Einerseits vermag also SARS-CoV-2 Nervenstrukturen zu infizieren und neurologische Symptome hervorzurufen. Andererseits können neurologische Erkrankungen beziehungsweise ihre Thera­pien ein höheres Risiko für schwere COVID-19-Verläufe beinhalten. Autoimmunerkrankungen wie multiple Sklerose, Myasthenia gravis, Autoimmun-Enzephalitis, Neuromyelitis optica, Vaskulitis, Sarkoidose, Guillain-Barré-Syndrom werden häufig mit immunsuppressiven oder immunmodulatorischen Medikamenten therapiert. Die Deutsche Gesellschaft für Neurologie (DGN) warnt jedoch davor, eine gut eingestellte krankheits-modifizierende Therapie aufs Spiel zu setzen. Zur Nutzen-Risiko-Abwägung bei exponierten Patienten mit weiteren Corona-Risikofaktoren wie hohes Alter, Aufenthalt im Pflegeheim, Diabetes und Gefäßerkrankungen hat die Klinische Kommission „Neuroimmunologie“ der DGN eine Stellungnahme veröffentlicht. Demnach gebe es bisher (Stand Ende April) keine Hinweise, dass Patienten mit einer neurologischen Autoimmunerkrankung – auch mit einer Immuntherapie – ein erhöhtes Risiko haben, sich mit SARS-CoV-2 anzustecken und zu erkranken. 
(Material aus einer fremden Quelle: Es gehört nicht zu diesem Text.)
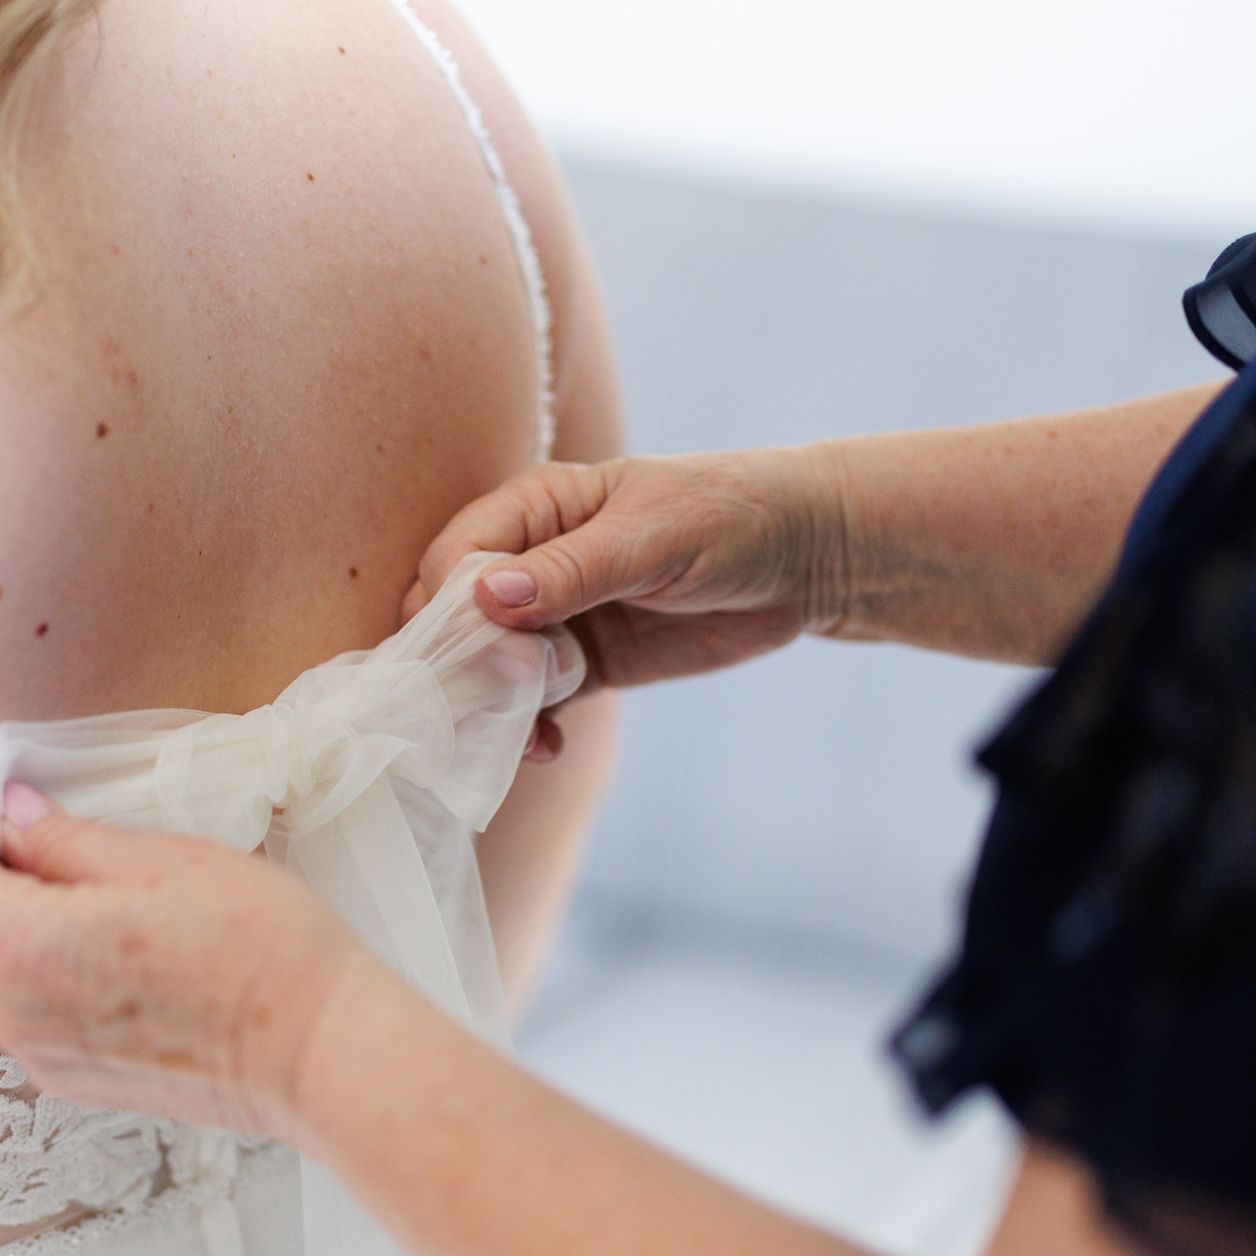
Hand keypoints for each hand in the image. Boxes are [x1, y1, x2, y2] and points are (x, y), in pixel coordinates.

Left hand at [0, 787, 396, 1143]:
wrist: (319, 1055)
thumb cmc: (257, 950)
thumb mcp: (160, 859)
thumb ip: (65, 838)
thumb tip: (13, 815)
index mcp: (18, 950)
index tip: (4, 805)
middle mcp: (9, 1013)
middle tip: (47, 833)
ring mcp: (36, 1054)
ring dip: (3, 913)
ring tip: (87, 886)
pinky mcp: (69, 1077)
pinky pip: (17, 1003)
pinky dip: (33, 959)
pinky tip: (106, 940)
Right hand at [405, 450, 847, 727]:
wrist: (803, 557)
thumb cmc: (729, 515)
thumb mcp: (652, 537)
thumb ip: (569, 570)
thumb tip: (485, 598)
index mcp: (533, 508)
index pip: (453, 559)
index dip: (452, 608)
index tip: (492, 647)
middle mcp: (529, 562)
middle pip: (453, 620)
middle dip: (467, 666)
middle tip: (513, 694)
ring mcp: (553, 619)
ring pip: (485, 671)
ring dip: (494, 708)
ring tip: (531, 734)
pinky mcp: (582, 665)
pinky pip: (530, 704)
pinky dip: (527, 730)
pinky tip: (545, 747)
Das Risiko, dass eine Unterbrechung der immunologischen Behandlung die Autoimmunerkrankung deutlich verschlechtert, wird in den meisten Fällen höher eingeschätzt als die Gefahr, eine COVID-19-Erkrankung zu verschlimmern. Das gelte auch für Immuntherapien, die das Risiko für Atemwegserkrankungen erhöhen (z. B. Fingolimod, Siponimod). Die Behandlung mit Immunzell-depletierenden Medikamenten (z. B. Alemtuzumab, Ocrelizumab, Rituximab, Cladribin) sollte bei Patienten mit akuter SARS-CoV-2-Infektion bis zum Abklingen der Infektsymptome verschoben werden – wenn die Krankheitsaktivität dies erlaubt.